# Using Stream this morning and the 30 second skip button suddenly disappeared, why?



## atomarchio (Sep 24, 2006)

I am using Tivo Stream with my Samsung Tab 4 10.1" running Android.

There must have been a new update because I was watching a show while on my treadmill and I noticed the 30 second skip button is gone. 

Without that button, it's much harder to skip past the commercials. You have to guess now by pushing the timeline but's not accurate at all.

Is there any way to get that 30 sec button back?


----------



## jrtroo (Feb 4, 2008)

It is still there, bottom right.


----------



## atomarchio (Sep 24, 2006)

Oh. I see it now. It's now the arrow button. Before the actually said "30 seconds".

I liked the previous button because it was larger and easier to press.

This arrow button is not responsive at least on this particular tablet.

Thanks.


----------



## pfiagra (Oct 13, 2014)

atomarchio said:


> Oh. I see it now. It's now the arrow button. Before the actually said "30 seconds".
> 
> I liked the previous button because it was larger and easier to press.
> 
> ...


I don't know about the android app, but the iOS app allows you to swipe right to jump ahead 30 seconds. I find this much more convenient. I don't recall, but it may need to be turned on in the settings for this swipe function to work.


----------



## atomarchio (Sep 24, 2006)

The "30 seconds" button on lower right is gone. 

Apparently, you have press the arrow button is just to the right of where the "30 seconds" button used to be.

I am really annoyed they took this button away. It worked much better before.

Any idea if they will bring this back?


----------



## tomhorsley (Jul 22, 2010)

I was just trying this, and I also find it almost impossible to hit the new button on my Nexus 7 2013 model. At least 7 out of 10 attempts don't work.


----------



## atomarchio (Sep 24, 2006)

I know it's completely ridiculous. The old "30 second" button was much more reliable.

Tivo MUST FIX THIS! Otherwise I wasted $130 on the Stream which is going to make me very angry!


----------



## lpwcomp (May 6, 2002)

Have you tried the TiVo "Classic" app?


----------



## atomarchio (Sep 24, 2006)

What do you mean by that? I don't see more than one option.


----------



## jrtroo (Feb 4, 2008)

Uninstall the new app and install the "Classic" app if you want to use the old one.

If you hit the button multiple times, it will still work. Or just use the slider for ~3 min...


----------



## lpwcomp (May 6, 2002)

atomarchio said:


> What do you mean by that? I don't see more than one option.


Go to the play store.
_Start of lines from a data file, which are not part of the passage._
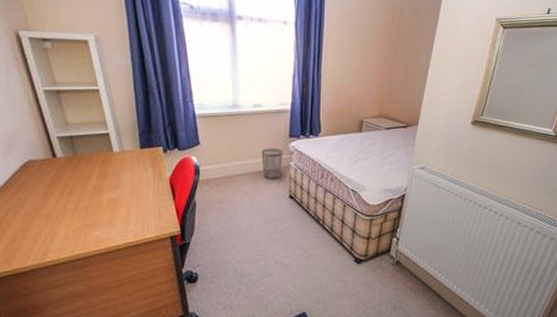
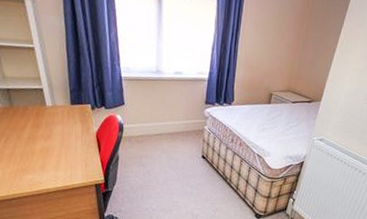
wastebasket: present [261,147,283,180] -> none [179,112,199,141]

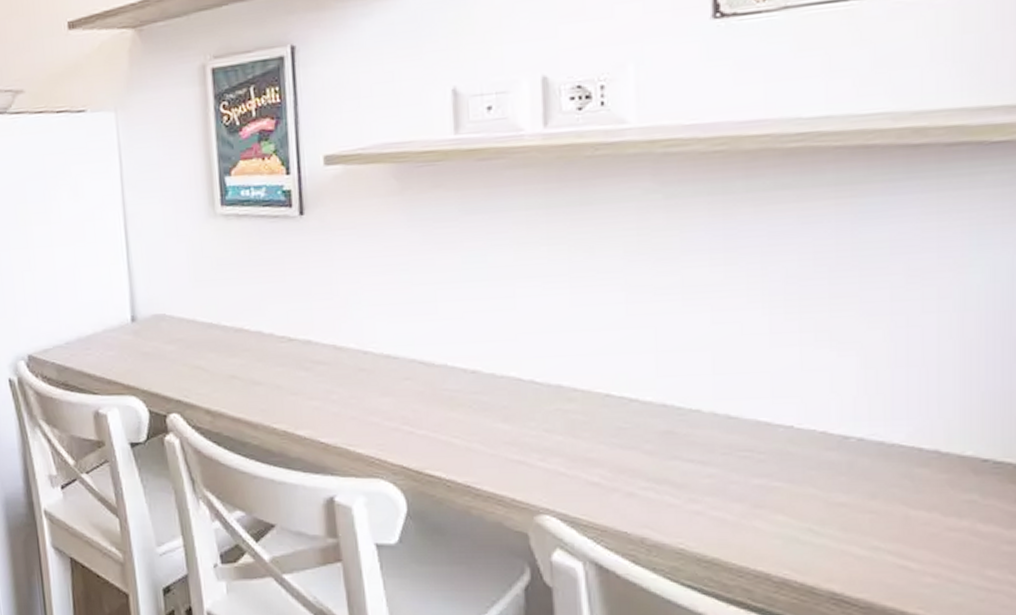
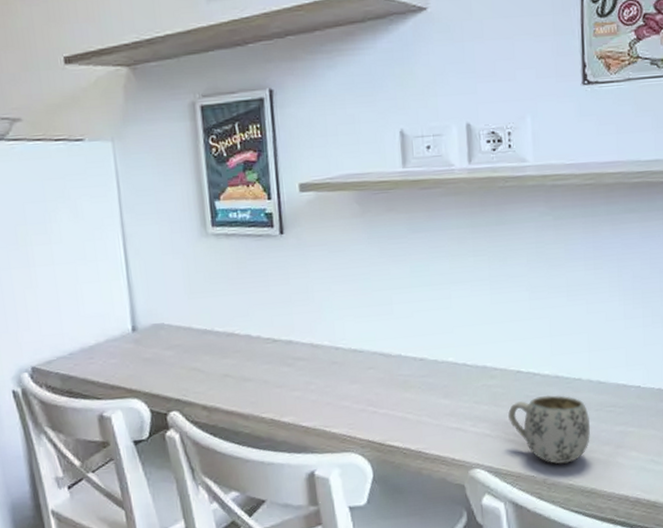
mug: none [592,428,714,521] -> present [508,395,591,464]

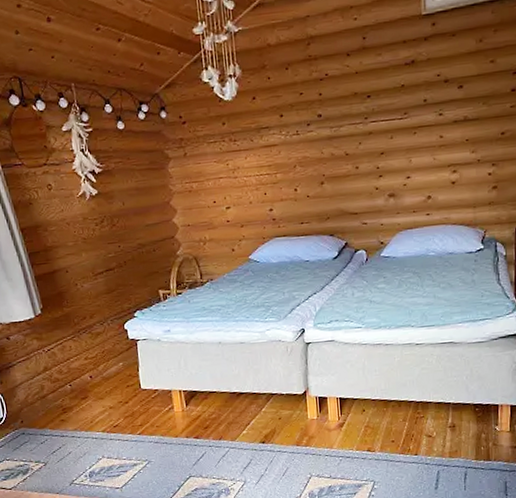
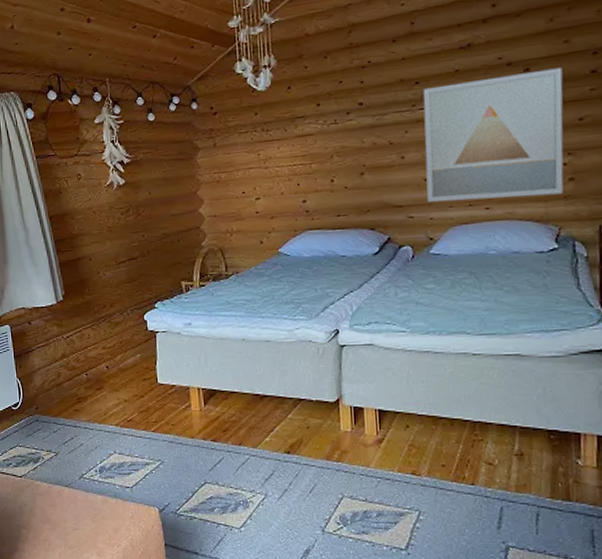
wall art: none [373,85,489,209] -> present [422,67,564,202]

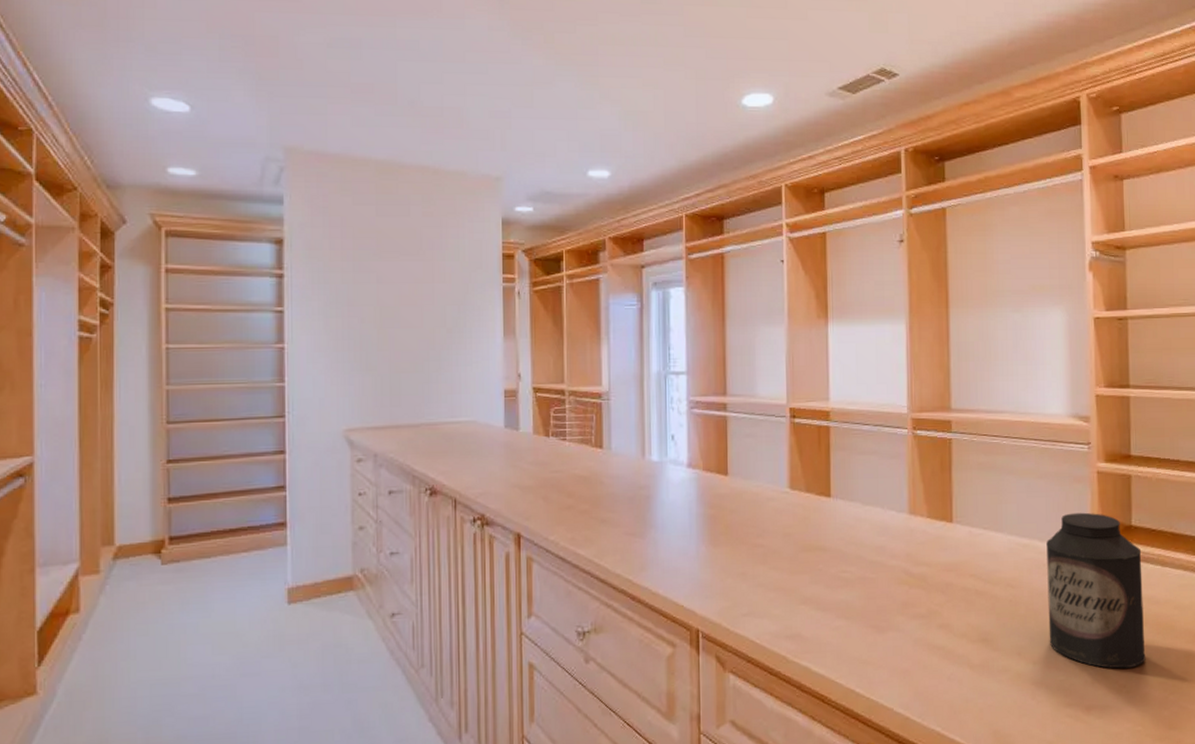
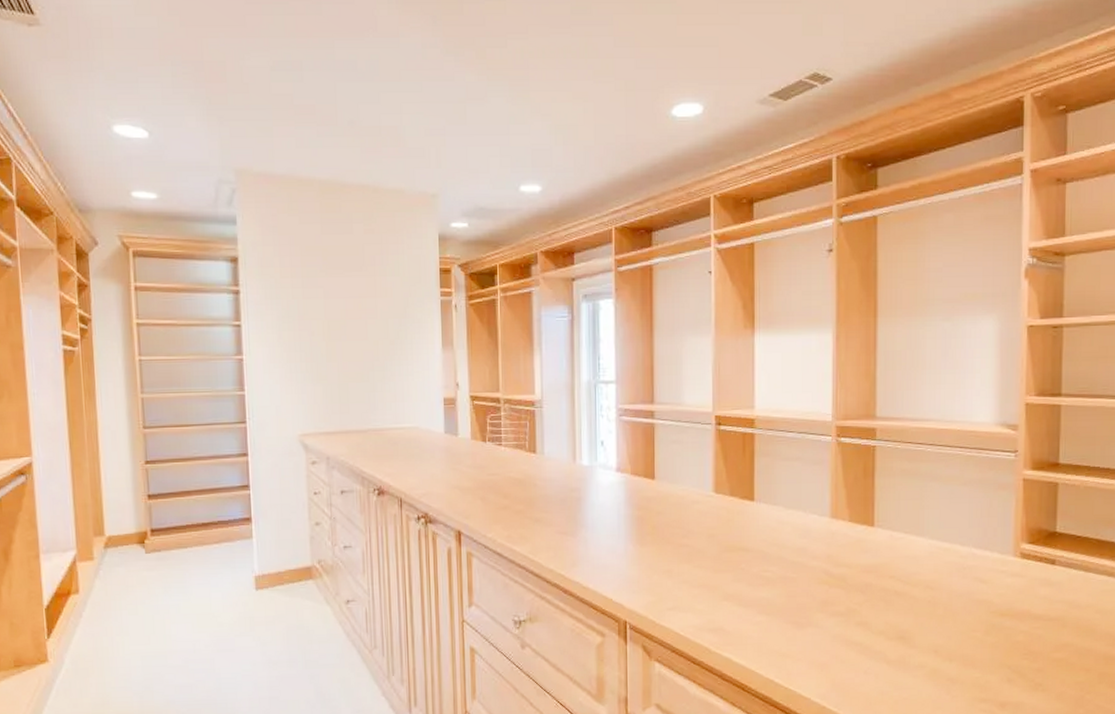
canister: present [1046,512,1146,669] -> none [966,518,1065,668]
Search on "Tivo". Select "tivo app for android". One of the options you will be presented with is "TiVo Classic".


----------



## lpwcomp (May 6, 2002)

jrtroo said:


> Uninstall the new app and install the "Classic" app if you want to use the old one.


It's not necessary to uninstall the new app.



jrtroo said:


> If you hit the button multiple times, it will still work. Or just use the slider for ~3 min...


I'm not having any real problems with the skip button on the new app but I have a 12.2" pad.


----------